The Daily Dig
xAI has filed a building permit for a new structure at its growing data center campus near Memphis, Tennessee. The proposed building carries a project value of $659 million and would rise four stories to roughly 75 feet, covering approximately 312,000 square feet. Permit documents filed with the Memphis and Shelby County Division of Planning and Development list the project address as 5414 Tulane Road, on a 79-acre parcel adjacent to the company's Colossus 2 data center. What the building will actually be used for has not been disclosed.

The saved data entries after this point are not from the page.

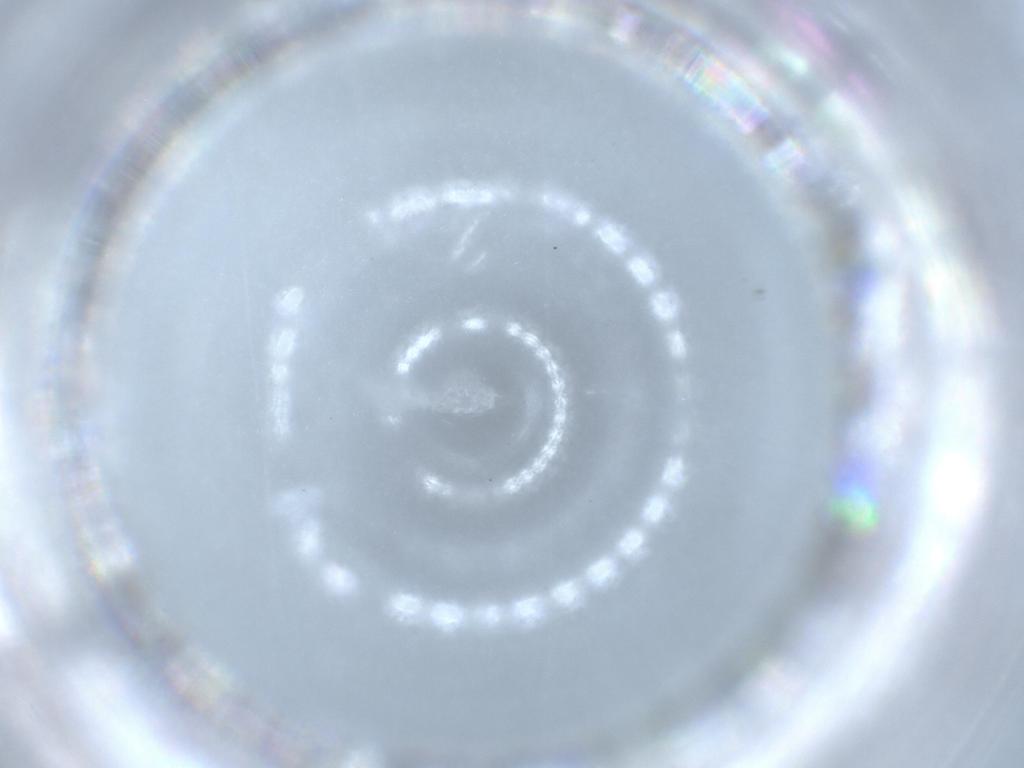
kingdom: Animalia
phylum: Arthropoda
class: Insecta
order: Diptera
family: Chironomidae
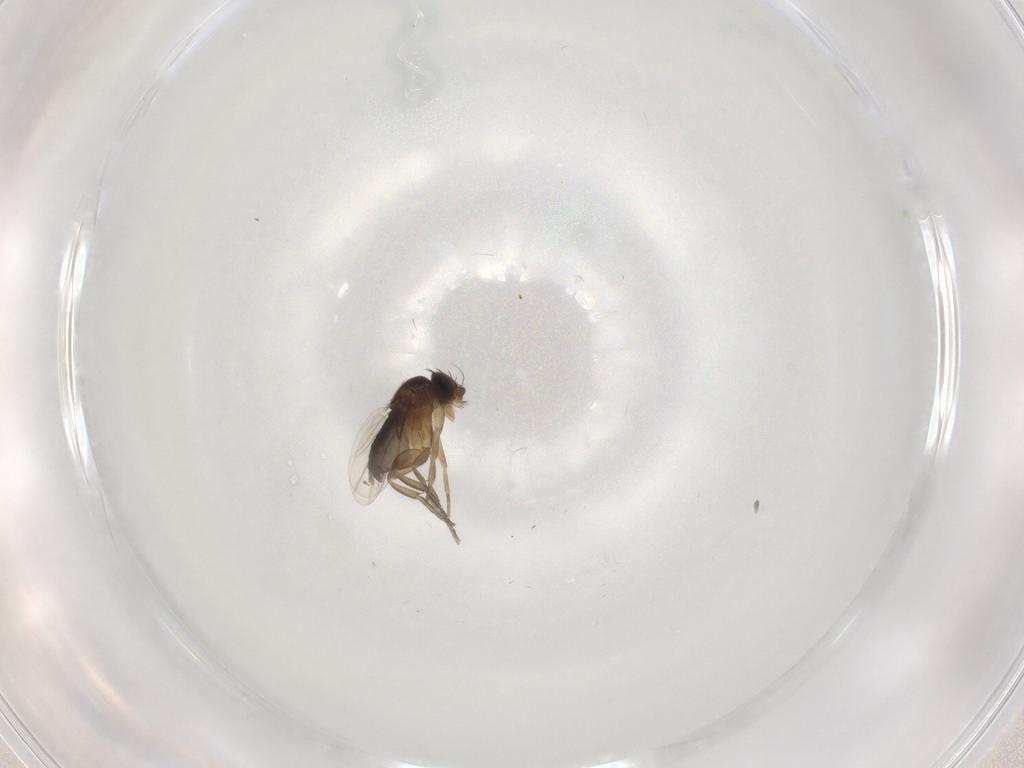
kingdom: Animalia
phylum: Arthropoda
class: Insecta
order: Diptera
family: Phoridae
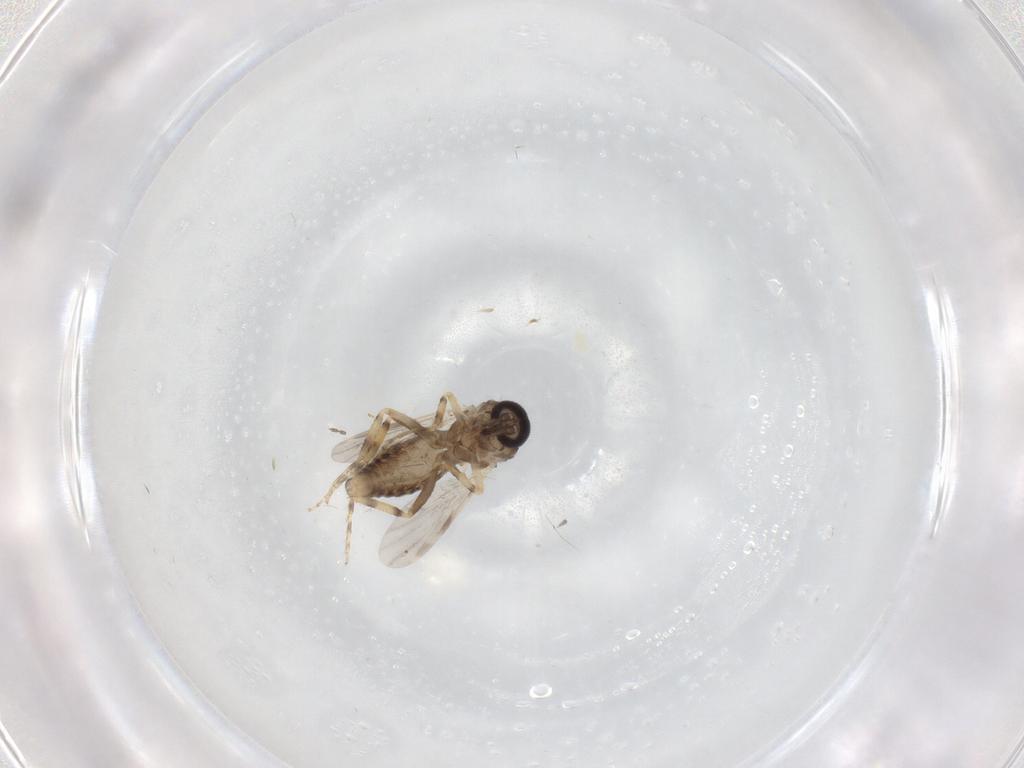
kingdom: Animalia
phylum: Arthropoda
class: Insecta
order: Diptera
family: Ceratopogonidae
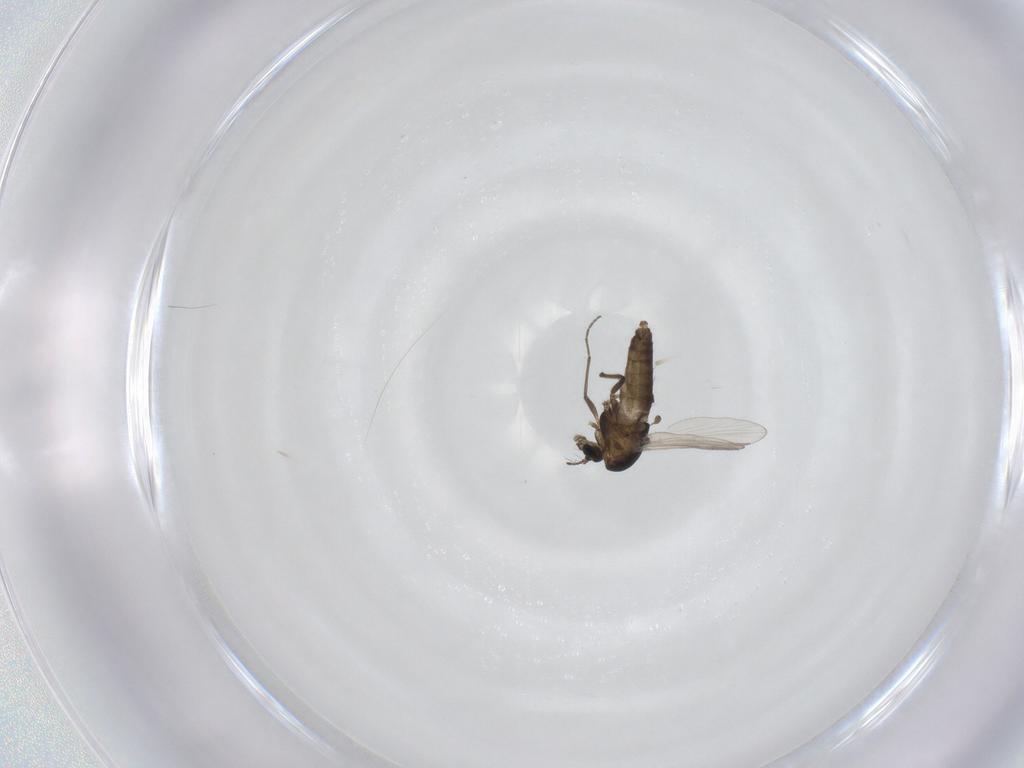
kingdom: Animalia
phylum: Arthropoda
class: Insecta
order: Diptera
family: Chironomidae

xAI came to Memphis in 2024, standing up its Colossus supercomputer inside a converted Electrolux factory in Southwest Memphis near the Boxtown district. The company picked up land for Colossus 2 in March 2025, and that facility went live in January 2026. A month before that, in December 2025, xAI purchased a third building in Southaven, Mississippi, just across the state line, naming it MACROHARDRR, with plans to convert it into a data center in 2026. Musk has pegged the broader campus at roughly 2 gigawatts of compute capacity when fully built out, though satellite analysis from mid-2025 put cooling infrastructure at Colossus 2 closer to 200 megawatts at that point.
Project Snapshot:
Company: xAI
Project: New building at Memphis AI data center campus
Estimated investment: $659 million
Building size: 312,000 sq ft, four stories, approx. 75 ft tall
Location: 5414 Tulane Road, Memphis, TN, 79-acre parcel adjacent to Colossus 2
Colossus 2: Land acquired March 2025; came online January 2026
Third site: MACROHARDRR, purchased December 2025 in Southaven, Mississippi; data center conversion planned for 2026
Campus target: Approx. 2GW compute capacity
Power commitment: 1.2GW power development commitment announced March 2026
Grid/infrastructure: New substations, electrical upgrades, and water recycling plant in the works, projected to protect approx. 4.7 billion gallons annually from the Memphis aquifer
Environmental: SELC, Earthjustice, and the NAACP filed a notice of intent to sue over unpermitted gas turbine use at the Colossus 2 power infrastructure in Southaven, Mississippi
TheJobWalk Thoughts
One permit does not tell the whole story here. The $659 million filing is the visible part, the building everyone can point to, but on a campus chasing 2 gigawatts of compute, the structural work is rarely where the construction volume actually lives. Power delivery, substation builds, primary electrical distribution, and water infrastructure are where the real scope stacks up on projects like this, and xAI's own track record in Memphis proves it out. Every phase of this buildout has been led by the energy and utility work, not the buildings. For contractors and suppliers watching this program, the most useful signal is not the building permit. It is the utility coordination timelines and substation filings at the county level. Those are public, they move ahead of main construction activity, and on this project they have consistently been the earliest indicator of where the next mobilization is heading.